Join the Shiny Community every month at Shiny Gatherings

# How to Make Stunning Histograms in R: A Complete Guide with ggplot2

16 November 2021

Updated: September 1, 2022.

## R ggplot histogram

Be honest. How uninspiring are your data visualizations? Expert designers make graph design look effortless, but in reality, it can’t be further from the truth. Luckily, the R programming language provides countless ways to make your visualizations eye-catching. Today you’ll learn how to make R ggplot histograms and how to tweak them to their full potential.

Read more on our R ggplot series:

This article will show you how to make stunning histograms with R’s `ggplot2` library. We’ll start with a brief introduction and theory behind histograms, just in case you’re rusty on the subject. You’ll then see how to create and tweak R ggplot histogram taking them to new heights.

## What is a Histogram?

A histogram is a way to graphically represent the distribution of your data using bars of different heights. A single bar (bin) represents a range of values, and the height of the bar represents how many data points fall into the range. You can change the number of bins easily.

The easiest way to understand them is through visualization. The image below shows a histogram of 10,000 numbers drawn from a standard normal distribution (mean = 0, standard deviation = 1):

Image 1 – Histogram of a standard normal distribution

Although at first glance the histogram doesn’t look like much, it actually tells you a lot. When data is distributed normally (bell curve), you can draw the following conclusions:

• 68.26% of the data points are located between -1 and +1 standard deviations (34.13% in either direction).
• 95.44% of the data points are located between -2 and +2 standard deviations (47.72% in either direction).
• 99.72% of the data points are located between -3 and +3 standard deviations (49.86% in either direction).
• Anything outside the -3 and +3 standard deviation range is considered to be an outlier.

In reality, you’re rarely dealing with a perfectly normal distribution. It’s usually skewed in either direction or has multiple peaks. Keep this in mind when drawing conclusions from the shape of a histogram, alone.

Let’s see how you can use R and ggplot to visualize histograms.

## Make Your First ggplot Histogram

We’ll use the `Gapminder` dataset throughout the article to visualize histograms. It’s a relatively small dataset showing life expectancy, population, and GDP per capita in countries between 1952 and 2007. We’ll use only a subset that shows countries in Europe and discard everything else.

Here’s the code you need to import libraries, load, and filter the dataset:

``````library(dplyr)
library(ggplot2)
library(gapminder)

gm_eu <- gapminder %>%
filter(continent == "Europe")
gm_eu``````

Here’s how the first couple of rows from `gm_eu` look like:

Image 2 – European countries of the Gapminder dataset

We’ll visualize the `lifeExp` column with histograms, as it provides enough continuous data to play around with.
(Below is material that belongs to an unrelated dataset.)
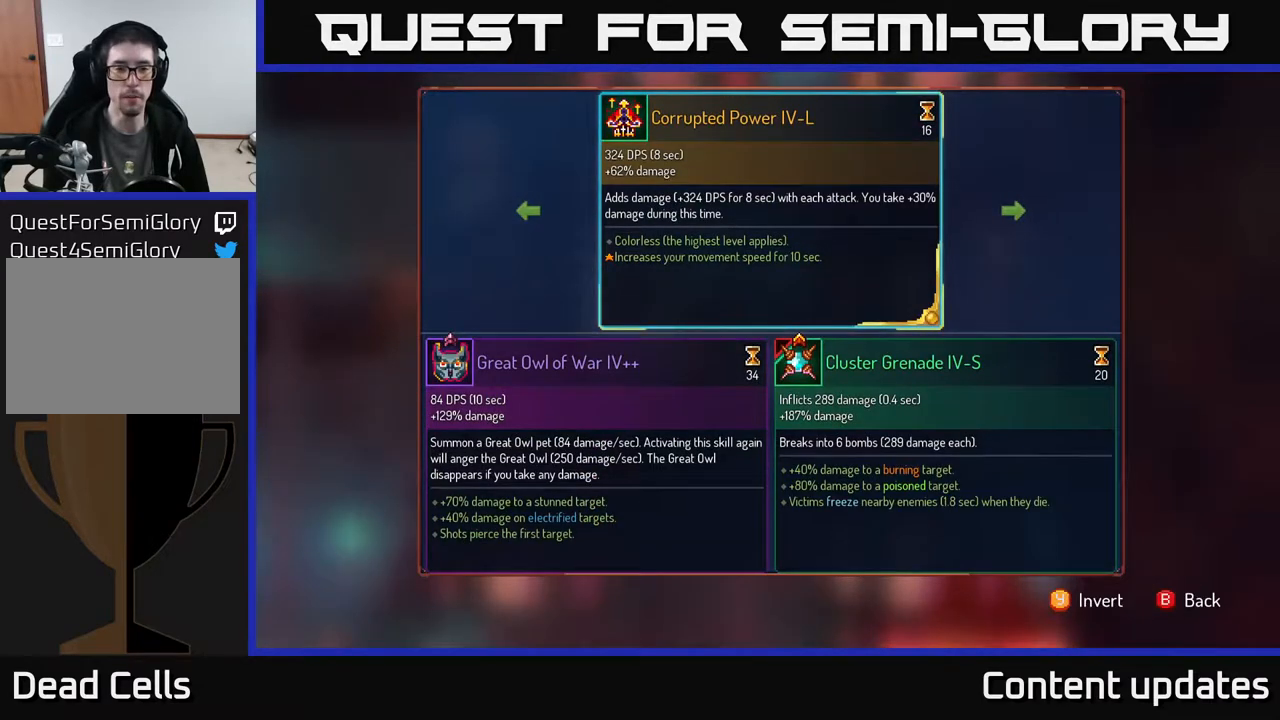
{"buttons": [], "left_stick": "center", "right_stick": "center", "events": []}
Let’s make the most basic ggplot histogram first. You can use the `geom_histogram()` function to do so. Provided you’ve passed in the dataset and the default aesthetics:

``````ggplot(gm_eu, aes(lifeExp)) +
geom_histogram()``````

Image 3 – Default histogram

Well, you won’t see anything like that on a website or in a magazine, so we better get our keyboard dirty with some tweaking.

Let’s start by changing the number of bins (bars). The default value is 30, and it works in most cases. If you want your histograms to look boxier, use fewer bins. On the other hand, go big if you want your histograms to look like density plots. Here’s what a histogram with 10 bins looks like:

``````ggplot(gm_eu, aes(lifeExp)) +
geom_histogram(bins = 10)``````

Image 4 – Histogram with 10 bins

Let’s stick with the default number of bins for the rest of the article, as it looks somewhat better.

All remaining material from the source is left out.